In commentary on the market conditions, the company observed a reduction of the global wafer capacity down to only 40% due to high conversion expectations and ASP remaining below the cash cost for many low-tier producers.
While vertically integrated companies are expected to use their own wafer supplies, true wafer vendors are being impacted in a similar way to specialized cell producers by their shrinking module-making customer base. Naturally, a lack of demand for cells eliminates the need for wafers. Vertically integrated Chinese US-listed companies have around 14.7GW of wafer; their deficit towards full capacity in module is around 4.4GW. This gap is met with more than necessary 8GW from GCL. To make things worse, overall global wafer supply exceeds all existing module supply. Luckily for GET, not all wafers - even within the Tier 1 group - have a good cost structure or are in the high conversion category.
One of the significant selling points mentioned by GET is conversion, which the company described to be in an area of 17.2% to 17.6%. This is a one of the major drivers behind the 90% utilization of GET’s own 1.5GW capacity. GET had discussed transition to quasi-mono wafers in the fourth quarter, but did not disclose whether this transition fully materialized at this time, adding to confusion around a global quasi-mono capacity after a Solarbuzz NDP report issued recently. SPVI received an e-mail update from Jessy Fang of GCL Poly on the topic. The company had transitioned 50% of the current capacity of 8GW into quasi-mono at the end of 2011; however, 2011 sales have only yielded 10% of volume in this category.
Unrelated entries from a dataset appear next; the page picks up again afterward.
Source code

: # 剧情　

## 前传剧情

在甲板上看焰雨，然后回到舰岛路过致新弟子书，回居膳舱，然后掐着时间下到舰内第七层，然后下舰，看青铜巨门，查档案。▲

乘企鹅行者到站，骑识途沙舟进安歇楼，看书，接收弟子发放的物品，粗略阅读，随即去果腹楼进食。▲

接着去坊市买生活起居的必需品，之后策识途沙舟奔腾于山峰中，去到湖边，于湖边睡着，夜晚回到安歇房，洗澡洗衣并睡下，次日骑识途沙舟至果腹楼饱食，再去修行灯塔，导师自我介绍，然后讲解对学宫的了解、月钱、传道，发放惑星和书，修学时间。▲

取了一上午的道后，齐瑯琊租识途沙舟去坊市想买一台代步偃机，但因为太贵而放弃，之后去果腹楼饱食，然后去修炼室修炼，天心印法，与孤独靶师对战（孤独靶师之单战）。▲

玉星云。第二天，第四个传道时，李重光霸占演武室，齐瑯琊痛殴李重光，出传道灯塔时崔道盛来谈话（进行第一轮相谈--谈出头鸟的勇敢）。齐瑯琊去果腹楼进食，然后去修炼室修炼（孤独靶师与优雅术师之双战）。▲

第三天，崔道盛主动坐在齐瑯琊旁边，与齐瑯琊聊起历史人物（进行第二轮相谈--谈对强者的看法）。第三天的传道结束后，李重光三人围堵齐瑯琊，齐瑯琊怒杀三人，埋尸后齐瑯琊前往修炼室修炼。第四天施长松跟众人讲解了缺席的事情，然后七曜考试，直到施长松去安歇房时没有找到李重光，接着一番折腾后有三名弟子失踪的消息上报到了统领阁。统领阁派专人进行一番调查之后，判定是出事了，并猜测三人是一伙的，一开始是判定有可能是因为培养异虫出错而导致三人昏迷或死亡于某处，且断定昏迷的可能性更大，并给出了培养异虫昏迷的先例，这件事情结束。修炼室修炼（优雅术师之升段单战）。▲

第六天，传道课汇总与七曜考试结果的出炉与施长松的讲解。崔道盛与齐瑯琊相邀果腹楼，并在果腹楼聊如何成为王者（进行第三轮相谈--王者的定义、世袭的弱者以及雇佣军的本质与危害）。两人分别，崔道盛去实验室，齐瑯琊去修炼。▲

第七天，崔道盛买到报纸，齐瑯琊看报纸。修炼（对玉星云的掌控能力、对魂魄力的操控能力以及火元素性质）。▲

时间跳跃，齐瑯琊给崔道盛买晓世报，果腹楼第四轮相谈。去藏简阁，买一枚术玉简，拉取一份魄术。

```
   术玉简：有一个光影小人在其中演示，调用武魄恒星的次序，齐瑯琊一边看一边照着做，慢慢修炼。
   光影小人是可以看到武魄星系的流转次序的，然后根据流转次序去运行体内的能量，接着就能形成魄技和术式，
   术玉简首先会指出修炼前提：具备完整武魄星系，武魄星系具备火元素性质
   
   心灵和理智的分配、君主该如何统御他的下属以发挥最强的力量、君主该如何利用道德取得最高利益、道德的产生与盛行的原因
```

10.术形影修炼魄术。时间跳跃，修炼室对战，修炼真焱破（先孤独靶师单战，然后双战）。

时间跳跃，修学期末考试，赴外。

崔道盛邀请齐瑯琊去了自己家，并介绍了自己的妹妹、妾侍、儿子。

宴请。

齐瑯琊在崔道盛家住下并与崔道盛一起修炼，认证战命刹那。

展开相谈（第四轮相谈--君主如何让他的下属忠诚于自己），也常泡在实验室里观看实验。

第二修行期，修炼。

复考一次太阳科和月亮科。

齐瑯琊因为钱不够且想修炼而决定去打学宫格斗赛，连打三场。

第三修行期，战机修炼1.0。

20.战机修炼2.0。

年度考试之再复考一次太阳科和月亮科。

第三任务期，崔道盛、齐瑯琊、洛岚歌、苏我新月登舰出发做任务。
We were informed that GCL is ready to move to 90% of quasi-mono, but this will be dictated by customer orders and product acceptance. To date, Taiwanese Tainergy and Chinese Canadian Solar are the purchasers of GCL’s “strong” quasi-mono wafers. Those wafers have an average conversion rate above 18%. Another dominant maker of quasi- mono wafers is Renesola. Virtus wafer made by the company has a conversion range between 17.5 to 18.2% and yearly production capacity of the product is around 1.6GW. Therefore it appears that global quasi-mono inventory may have around 6.5GW. LDK at one point reported 400MW of quasi-mono production lines but we were unable to confirm if this capacity is in place or is operational.